I was thinking about CTOs because my current company's CTO moved on about a month ago. Ours was his second C-level position and it seems to have earned him enough cash to live on Lantau Island (one of Hong Kong's more beautiful spots). His new thing is some mobile app start-up. It's nothing groundbreaking, but really who cares if it fails? If you can afford to live by the beach in Hong Kong you already won at life.

That could have been me. If i had accepted the opportunities offered to me in the past, or if i had worked my network harder... yeah maybe i could be sipping cocktails under a palm tree too. I have a young ex-colleague living in Bali earning a ton of money doing remote work for European companies. He's built a personal brand through his blog and he sells e-books and whatnot. A Facebook slash rave scene acquaintance who was one of my inspirations to head to China has been living in Taiwan for a few years now just doing web pages for clients in Canada. Several ex-colleagues who used to be under me, rookies that i mentored and nurtured are now VPs and C-levels. A whole host of my ex-colleagues are in consulting, earning spectacular amounts of money just for walking into a company and telling them everything they are doing wrong. Why isn't that me? Why did i get stuck?

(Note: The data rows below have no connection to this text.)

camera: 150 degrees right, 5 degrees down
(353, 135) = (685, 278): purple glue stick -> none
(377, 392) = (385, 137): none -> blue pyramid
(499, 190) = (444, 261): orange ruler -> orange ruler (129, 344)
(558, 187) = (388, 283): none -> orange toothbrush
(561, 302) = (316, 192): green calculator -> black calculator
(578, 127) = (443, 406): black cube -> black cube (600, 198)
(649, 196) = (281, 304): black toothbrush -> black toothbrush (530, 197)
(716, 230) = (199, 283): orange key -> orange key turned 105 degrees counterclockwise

I'll tell you what didn't get me stuck - my ability. I know i am a solid programmer with enough experience under my belt to avoid the sorts of mistakes even "senior" guys make. I know for sure i understand management better than a lot of line managers who stumbled into the role and have no interest in helping their subordinates excel. And while i would struggle to schmooze at the C-level, i am pretty confident i could slot into middle management and at least straighten out a department full of the sorts of ineffective line managers and team leads that the tech industry is famous for.

But i don't fucking want to.

I don't even really enjoy being a line manager very much. I mean, i like helping my guys improve. It's nice when you can get the team aligned and kicking ass. Certainly it's nicer than being stuck on the bottom and struggling with a bad manager and teammates who are incompetent or unmotivated. But it is exhausting. As a kid i never thought to myself "i want to be a manager when i grow up". Hell, i never even wanted to be a computer programmer. Not after i found out how boring it is, anyway.

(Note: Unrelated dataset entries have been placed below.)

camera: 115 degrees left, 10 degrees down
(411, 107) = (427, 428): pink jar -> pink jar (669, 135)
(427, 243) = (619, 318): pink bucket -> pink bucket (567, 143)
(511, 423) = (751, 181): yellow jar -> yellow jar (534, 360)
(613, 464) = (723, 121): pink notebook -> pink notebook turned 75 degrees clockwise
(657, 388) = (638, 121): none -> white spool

Still, there are lots of things i don't want to do yet do anyway because that's part of being a grown-up. I hate working. If i had my way i would do nothing at all. I still get up every day and toil, though, because i have to. So what's stopping me from toiling in a different role that would net me a lot more money and set me up for early retirement?

Me being an underachiever, that's what.

I don't feel comfortable when i am up there in the clouds, lording it over the plebs. I already feel uncomfortable amongst my current colleagues because their lifestyles are so bourgeois. Get me up to the income level of consultants and C-levels and it's a whole nother level of decadence. I would feel like a fraud. Or... i don't know. Dirty?

Sure, i get it, you can be rich and woke too. As my rich colleagues go to great pains to point out, it's really the rich who are the biggest philanthropists. Just imagine where the poor would be if the rich weren't around to throw them table scraps!

But in all seriousness, of course i know you can be wealthy and not a complete asshole. My parents are wealthy, relatively speaking, and they're not assholes. Meanwhile there are also plenty of poor people who are almighty tossers.

The thing is, there's no point trying to reason with myself over it. It seems my discomfort with being "successful" (whatever that means) is as irrational as my discomfort with buying clothes or people visiting my house or whatever. It's irrational, but there it is. My material life is objectively less comfortable, but my mental health feels less strained.

Some day i might regret it. In 20 years when i still have no house and no savings and my job gets given to someone younger, more attractive or more ambitious... Then i guess i will just have to find myself a secret society where i can get drunk and ponder the mysteries of the universe with a bunch of people in the same boat.